Goal of the exercise:
Your task is to restate the listing word for word without the pictures.

Available data:
Segment Open

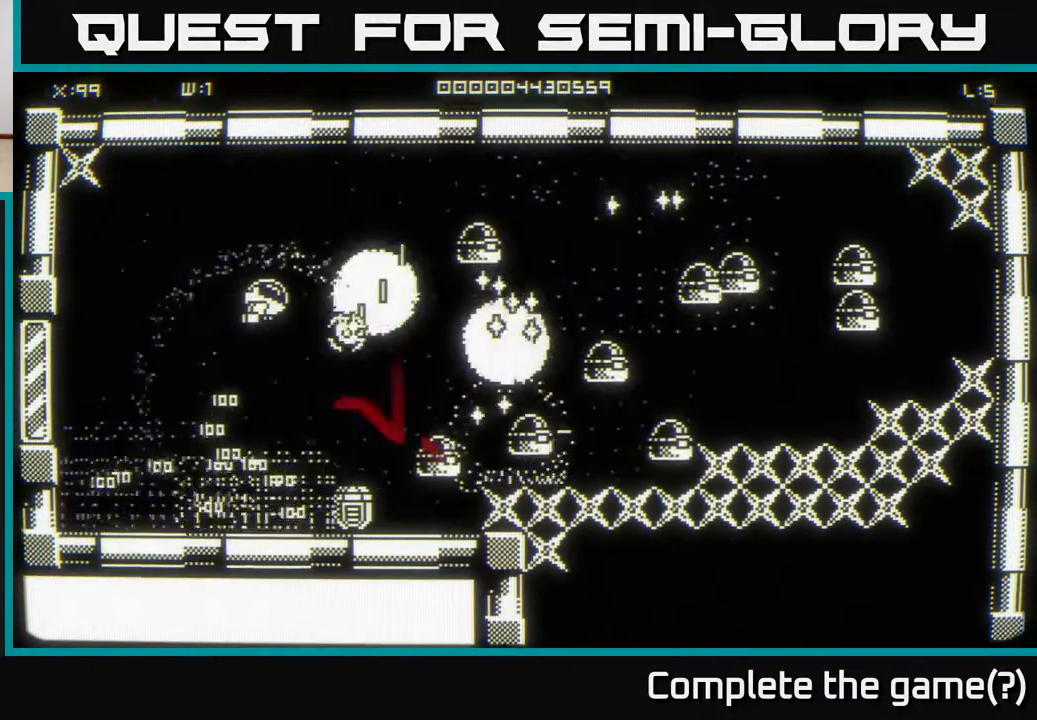
{"buttons": [], "left_stick": "up-right", "right_stick": "right", "events": [[50, "left_stick", "up-left"], [417, "left_stick", "up-right"]]}
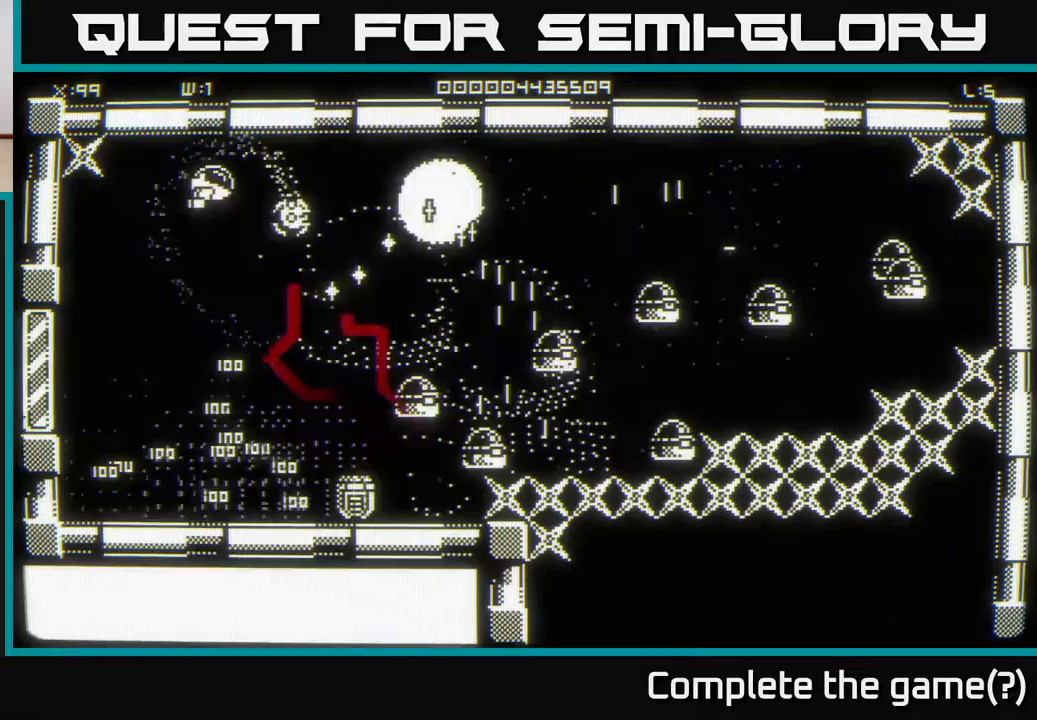
{"buttons": [], "left_stick": "down", "right_stick": "right", "events": [[17, "left_stick", "up-left"], [133, "left_stick", "down-left"], [217, "right_stick", "center"], [333, "right_stick", "right"], [433, "left_stick", "down"]]}
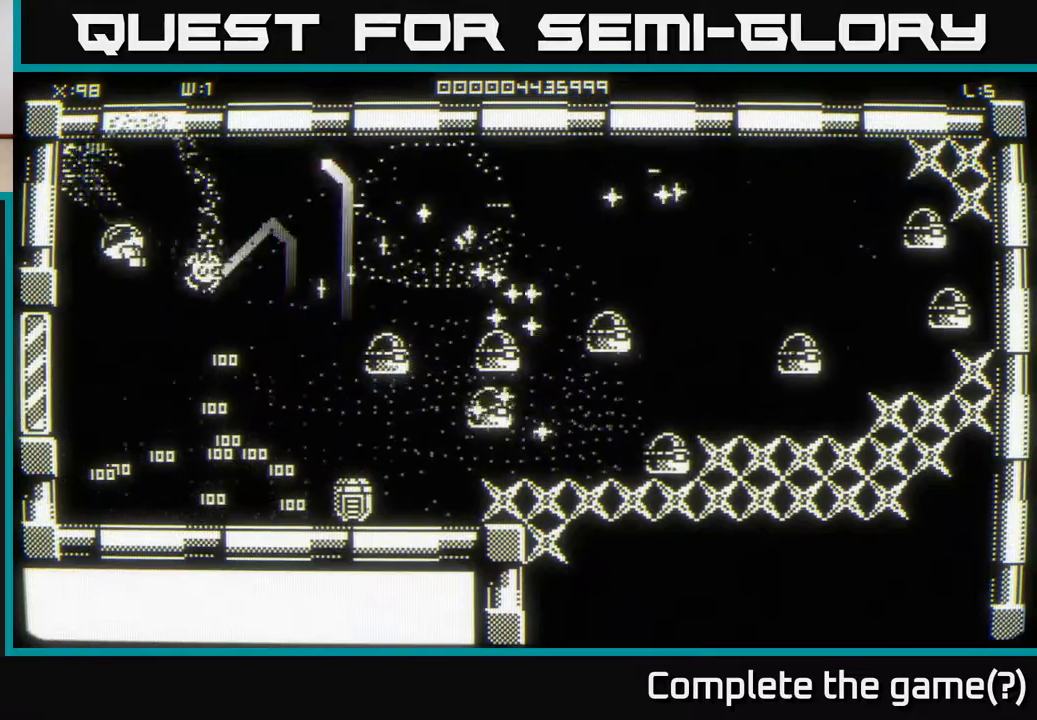
{"buttons": [], "left_stick": "right", "right_stick": "right", "events": [[217, "left_stick", "down-left"], [400, "left_stick", "down-right"], [500, "left_stick", "right"]]}
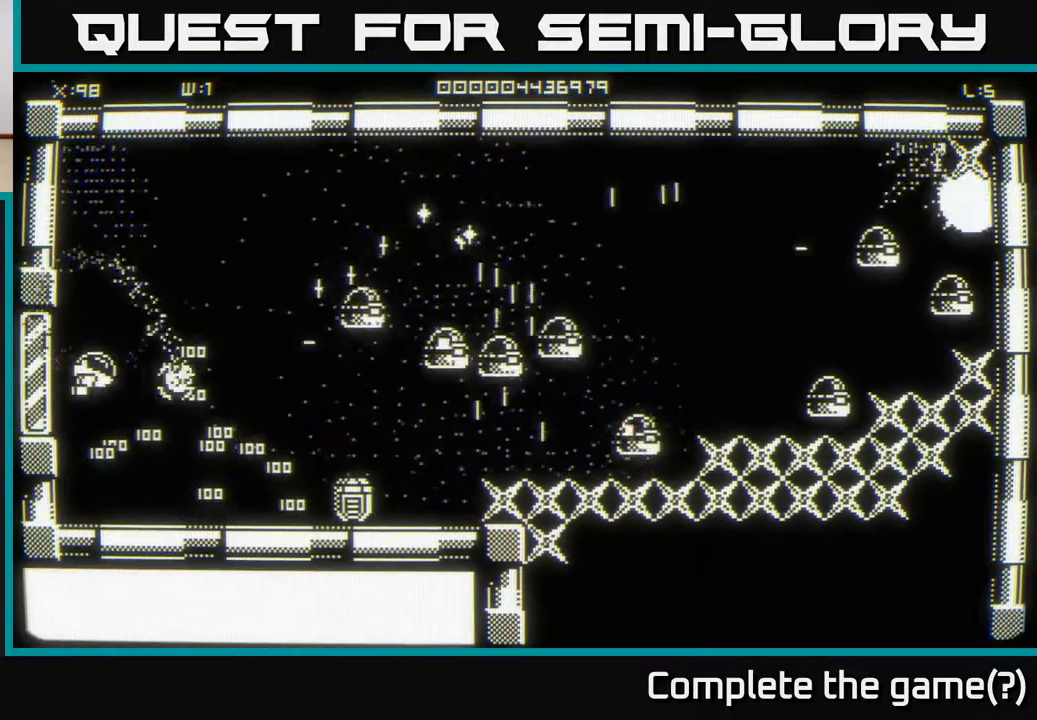
{"buttons": [], "left_stick": "up", "right_stick": "right", "events": [[100, "left_stick", "up-right"], [217, "left_stick", "right"], [400, "left_stick", "up"]]}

Segment Closed

Result of this exercise:
{"buttons": [], "left_stick": "up-right", "right_stick": "right", "events": [[50, "left_stick", "up-left"], [417, "left_stick", "up-right"]]}
{"buttons": [], "left_stick": "down", "right_stick": "right", "events": [[17, "left_stick", "up-left"], [133, "left_stick", "down-left"], [217, "right_stick", "center"], [333, "right_stick", "right"], [433, "left_stick", "down"]]}
{"buttons": [], "left_stick": "right", "right_stick": "right", "events": [[217, "left_stick", "down-left"], [400, "left_stick", "down-right"], [500, "left_stick", "right"]]}
{"buttons": [], "left_stick": "up", "right_stick": "right", "events": [[100, "left_stick", "up-right"], [217, "left_stick", "right"], [400, "left_stick", "up"]]}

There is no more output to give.